Current cybersecurity simulation environments (e.g., cyber ranges, honeypots) lack quantitative methods to assess the realism of synthetic user behavior. To address this, we propose PHASE—a passive machine learning framework that distinguishes human from synthetic network activity solely from Zeek connection logs, without intrusive instrumentation. PHASE innovatively leverages local DNS query records for fine-grained, unsupervised traffic labeling and integrates SHAP-based explainability analysis to identify discriminative temporal and interactional behavioral signatures of human users. Experimental evaluation demonstrates that PHASE achieves over 90% accuracy in detecting non-human behavioral patterns and provides actionable insights to guide synthetic traffic generation, significantly enhancing its human-likeness. As the first explainable, non-intrusive, and high-fidelity quantification tool for realism assessment in cyber simulations, PHASE enables rigorous, interpretable evaluation of synthetic user fidelity in operational environments.
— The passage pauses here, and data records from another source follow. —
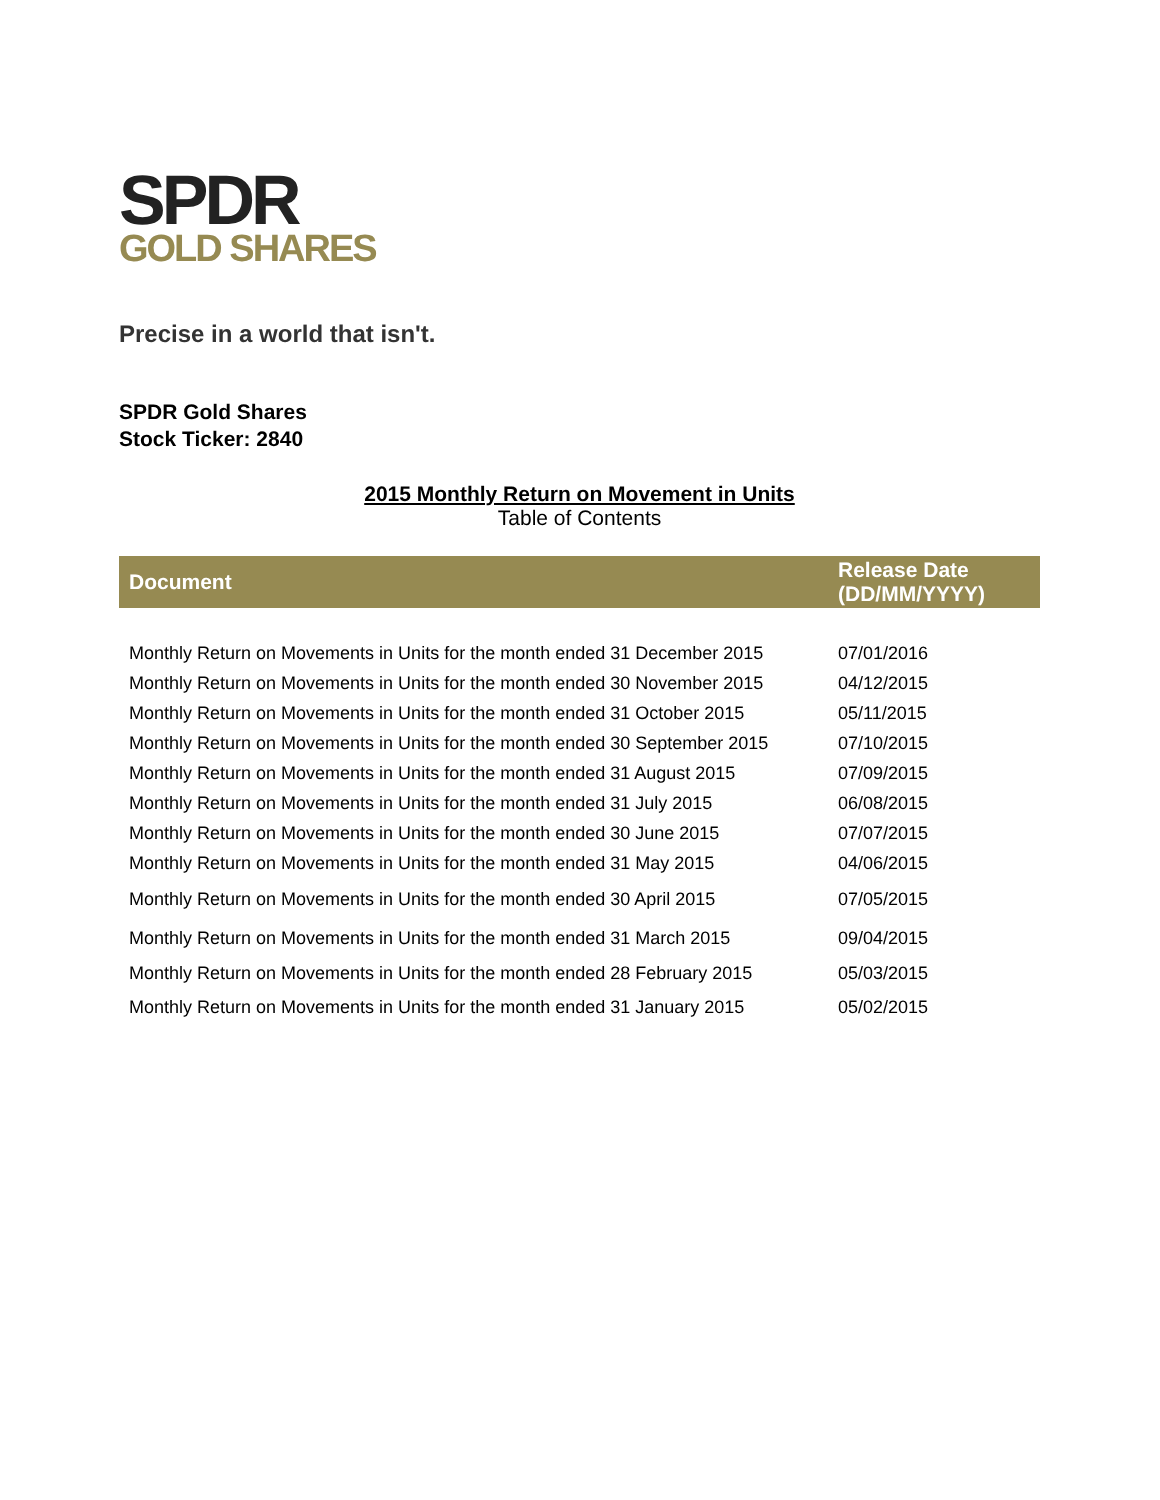SPDR
GOLD SHARES
Precise in a world that isn't.
SPDR Gold Shares
Stock Ticker: 2840
2015 Monthly Return on Movement in Units
Table of Contents
| Document | Release Date (DD/MM/YYYY) |
| --- | --- |
| Monthly Return on Movements in Units for the month ended 31 December 2015 | 07/01/2016 |
| Monthly Return on Movements in Units for the month ended 30 November 2015 | 04/12/2015 |
| Monthly Return on Movements in Units for the month ended 31 October 2015 | 05/11/2015 |
| Monthly Return on Movements in Units for the month ended 30 September 2015 | 07/10/2015 |
| Monthly Return on Movements in Units for the month ended 31 August 2015 | 07/09/2015 |
| Monthly Return on Movements in Units for the month ended 31 July 2015 | 06/08/2015 |
| Monthly Return on Movements in Units for the month ended 30 June 2015 | 07/07/2015 |
| Monthly Return on Movements in Units for the month ended 31 May 2015 | 04/06/2015 |
| Monthly Return on Movements in Units for the month ended 30 April 2015 | 07/05/2015 |
| Monthly Return on Movements in Units for the month ended 31 March 2015 | 09/04/2015 |
| Monthly Return on Movements in Units for the month ended 28 February 2015 | 05/03/2015 |
| Monthly Return on Movements in Units for the month ended 31 January 2015 | 05/02/2015 |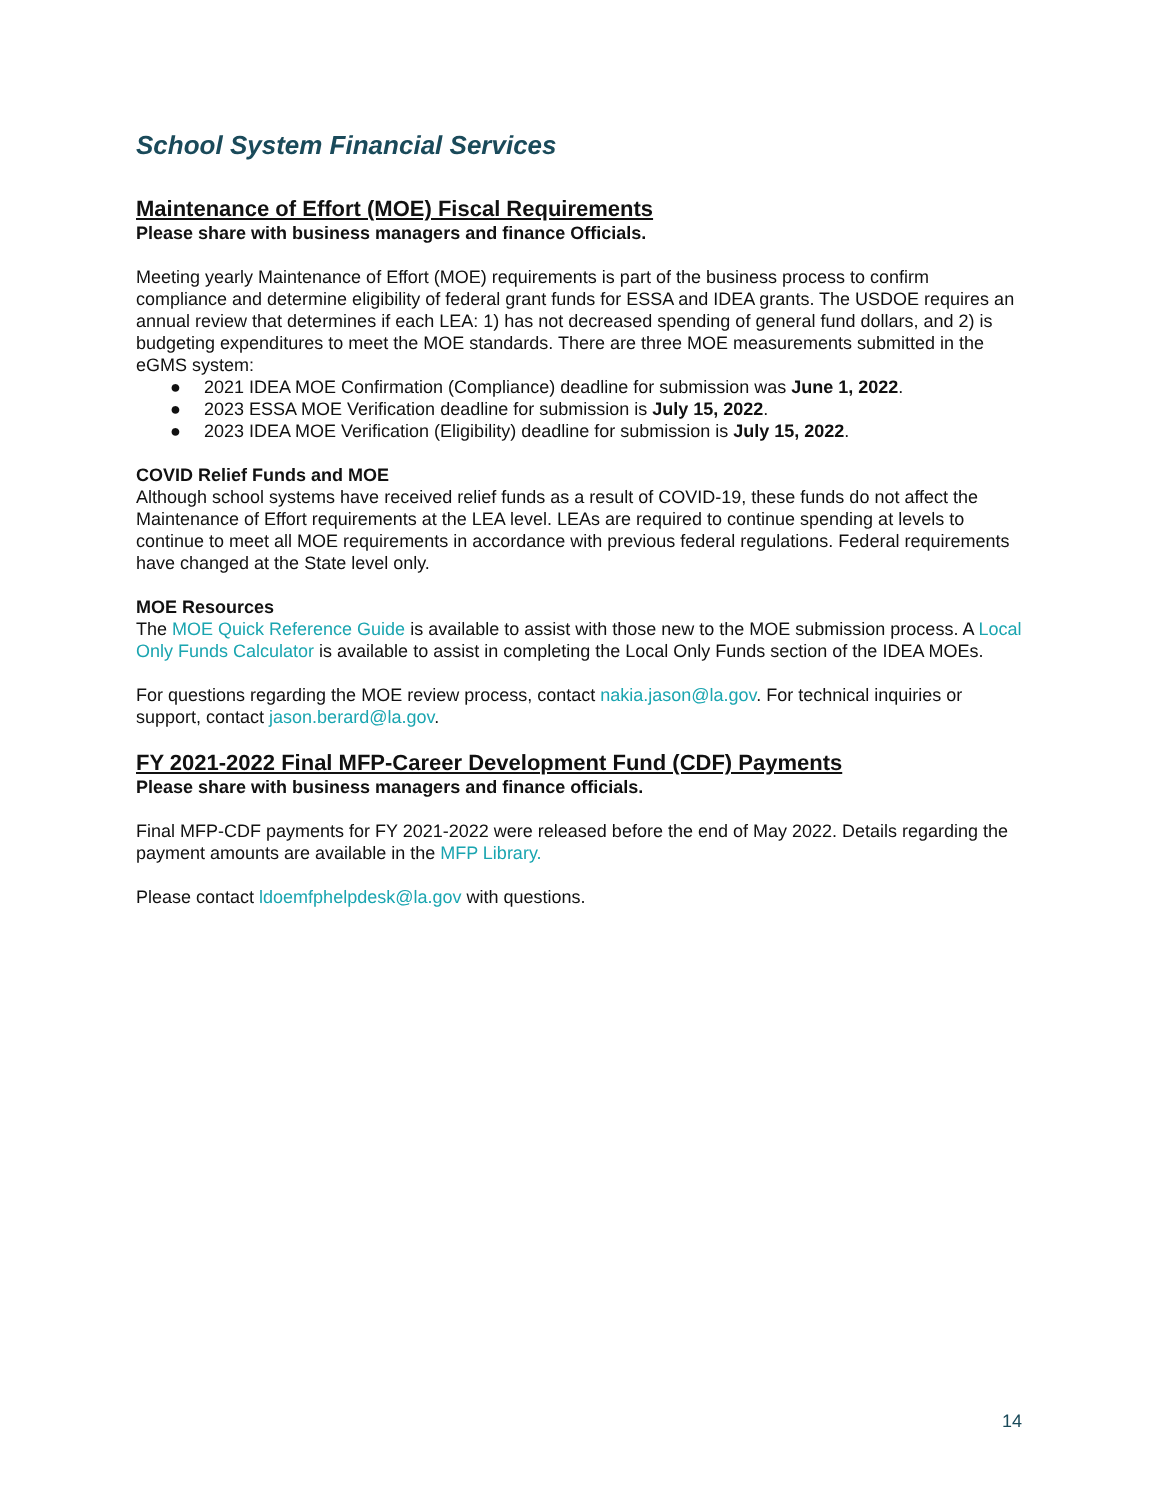School System Financial Services
Maintenance of Effort (MOE) Fiscal Requirements
Please share with business managers and finance Officials.
Meeting yearly Maintenance of Effort (MOE) requirements is part of the business process to confirm compliance and determine eligibility of federal grant funds for ESSA and IDEA grants. The USDOE requires an annual review that determines if each LEA: 1) has not decreased spending of general fund dollars, and 2) is budgeting expenditures to meet the MOE standards. There are three MOE measurements submitted in the eGMS system:
● 2021 IDEA MOE Confirmation (Compliance) deadline for submission was June 1, 2022.
● 2023 ESSA MOE Verification deadline for submission is July 15, 2022.
● 2023 IDEA MOE Verification (Eligibility) deadline for submission is July 15, 2022.
COVID Relief Funds and MOE
Although school systems have received relief funds as a result of COVID-19, these funds do not affect the Maintenance of Effort requirements at the LEA level. LEAs are required to continue spending at levels to continue to meet all MOE requirements in accordance with previous federal regulations. Federal requirements have changed at the State level only.
MOE Resources
The MOE Quick Reference Guide is available to assist with those new to the MOE submission process. A Local Only Funds Calculator is available to assist in completing the Local Only Funds section of the IDEA MOEs.
For questions regarding the MOE review process, contact nakia.jason@la.gov. For technical inquiries or support, contact jason.berard@la.gov.
FY 2021-2022 Final MFP-Career Development Fund (CDF) Payments
Please share with business managers and finance officials.
Final MFP-CDF payments for FY 2021-2022 were released before the end of May 2022. Details regarding the payment amounts are available in the MFP Library.
Please contact ldoemfphelpdesk@la.gov with questions.
14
Cybersecurity simulation environments, such as cyber ranges, honeypots, and sandboxes, require realistic human behavior to be effective, yet no quantitative method exists to assess the behavioral fidelity of synthetic user personas. This paper presents PHASE (Passive Human Activity Simulation Evaluation), a machine learning framework that analyzes Zeek connection logs and distinguishes human from non-human activity with over 90% accuracy. PHASE operates entirely passively, relying on standard network monitoring without any user-side instrumentation or visible signs of surveillance. All network activity used for machine learning is collected via a Zeek network appliance to avoid introducing unnecessary network traffic or artifacts that could disrupt the fidelity of the simulation environment. The paper also proposes a novel labeling approach that utilizes local DNS records to classify network traffic, thereby enabling machine learning analysis. Furthermore, we apply SHAP (SHapley Additive exPlanations) analysis to uncover temporal and behavioral signatures indicative of genuine human users. In a case study, we evaluate a synthetic user persona and identify distinct non-human patterns that undermine behavioral realism. Based on these insights, we develop a revised behavioral configuration that significantly improves the human-likeness of synthetic activity yielding a more realistic and effective synthetic user persona.